Some landscape types have not been the subject of programming of actions by the actors, whereas the risk continues to worsen as the case of the landscape 6, in which the level of artificialization is very high (high population density, high animal charge, etc.). This new index therefore provides an additional information in relation to the others (NRD, ISD, IGDp) in terms of dynamic and sensitivity to planned actions. The same action in different local contexts has not the same results in terms of success or failure. These first results, exploratory in nature, were designed to make the demonstration of the interest of the approach. They have been discussed with the managers. These latter are very interested. They have themselves proposed several avenues for improvements.
Conclusion
The first results of this research are specially intended to the design and the learning of a "normalization" method of desertification risks through the observation of LU/LC changes, in order to support decision to better combat desertification. The demonstration made in the study site highlights the potential of SIELO tool to support the management of affected territories, by one of desertification indicators advocated by UNCCD.
On the basis of a spatial and integrated approach, the present research tried to link LU/LC changes to processes and risks of desertification. It allows the elaboration of standardized values of desertification which are easy to calculate and specific to each observatory or case study.
This research provides a continuous monitoring of desertification which could be in support to the existing observatories, in which it is difficult to provide information in near real time. If these observatories are capable to model and assess the risk of desertification at a time t0, and can acquire a continuous stream of satellite images, then it is possible to imagine that SIELO can take the relay for a monitoring of desertification.

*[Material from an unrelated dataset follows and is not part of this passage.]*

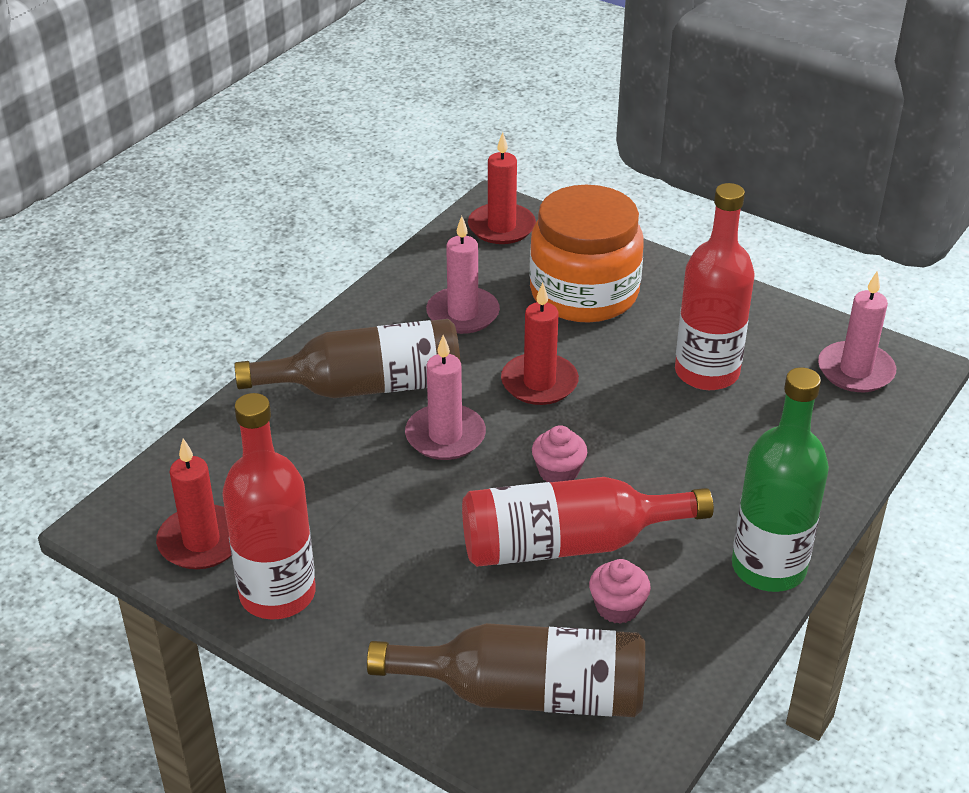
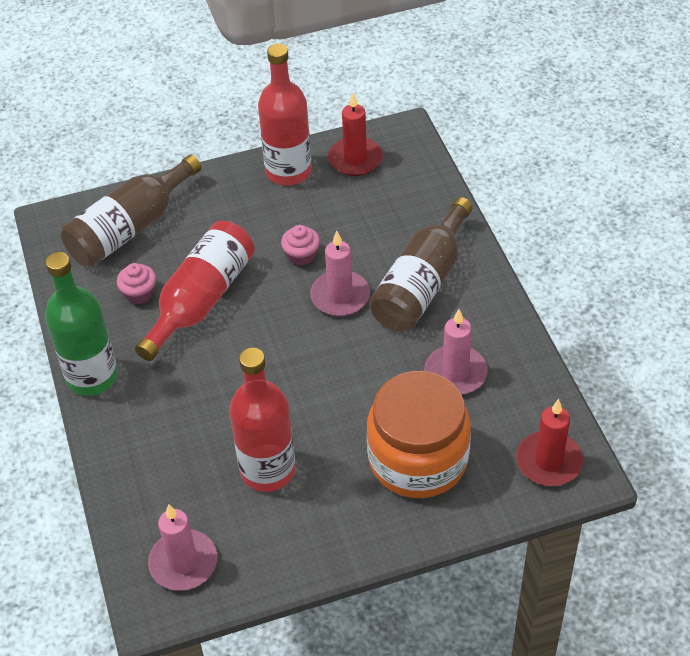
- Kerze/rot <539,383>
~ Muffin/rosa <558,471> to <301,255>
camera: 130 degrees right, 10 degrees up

This continuous monitoring could highlight major LU/LC changes and their corresponding desertification risks. It would be likely to alert in the short term the actors concerned by desertification and to orient immediately their actions, but also to manage uncertainties in southeastern Tunisia, especially climate variability and climate change.
We insist on the problem of credibility of the models and the impact of using their results regarding the success and effectiveness of applying measures and strategies to fight against desertification. Some of these uncertainties are already recorded and considered in the application of SIELO to our study site.
In terms of prospects, researches will be able to continue 1) in the study site, to improve the set of input data and the analysis of the desertification risks, and 2) in other socio-economic and biophysical contexts of arid zones, to improve the generality of the model.
Acknowledgements
SIELO is the result of a close collaboration between the Institute of Arid Regions (IRA) and the Research Institute for Development (UMR SPACE-DEV - IRD). It is a major result of the thesis of Mondher Fetoui [21].